Anyway nothing I've written here is really angry, or passionate, or inflammatory (just snarky). But since I don't get your usage of the word proof in this context, what do you mean specifically?


Very nice, something I have been looking for.

Please create a wiki with some more information and examples. Is there a training part involved? Does it support languages other than English, if so which data format or how to train the language model? Is there a WordNet integration? Or can I use the FreeLing website as reference http://nlp.lsi.upc.edu/freeling/index.php?option=com_content... ?
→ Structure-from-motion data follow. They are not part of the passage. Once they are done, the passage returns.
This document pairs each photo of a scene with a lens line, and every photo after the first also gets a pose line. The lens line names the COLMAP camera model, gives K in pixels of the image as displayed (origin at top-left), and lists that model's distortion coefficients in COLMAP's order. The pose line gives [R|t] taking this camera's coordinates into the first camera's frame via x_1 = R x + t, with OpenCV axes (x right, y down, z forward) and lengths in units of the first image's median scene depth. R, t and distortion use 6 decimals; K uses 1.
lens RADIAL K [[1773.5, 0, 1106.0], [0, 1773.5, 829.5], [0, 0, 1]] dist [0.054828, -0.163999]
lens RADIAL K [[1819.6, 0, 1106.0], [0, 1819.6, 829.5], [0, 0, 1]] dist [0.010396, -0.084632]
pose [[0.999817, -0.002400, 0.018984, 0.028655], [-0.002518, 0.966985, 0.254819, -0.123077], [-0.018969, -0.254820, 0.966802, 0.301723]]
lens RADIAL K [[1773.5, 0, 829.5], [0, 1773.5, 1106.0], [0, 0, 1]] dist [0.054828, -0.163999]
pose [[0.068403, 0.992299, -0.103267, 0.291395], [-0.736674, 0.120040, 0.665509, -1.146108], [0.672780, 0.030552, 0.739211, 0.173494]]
The newer versions of Freeling have a socket server you can use from any socket client. I wrote one as my first go project a while back

https://github.com/Hendler/goling


Excited to try this, although I don't immediately see what model format is used. I've been a bit surprised to see ML and NLP lag a bit on Go compared to rather swift adoption with other languages.


that's awesome! im a little worried about test coverage though. Did you run some kinds of performance tests?


Why is it underhanded to let a user know that his government is censoring/surveiling his posts? This should be the freedom-c contest.


oops. commented on wrong post. sorry


You can delete comments if you want.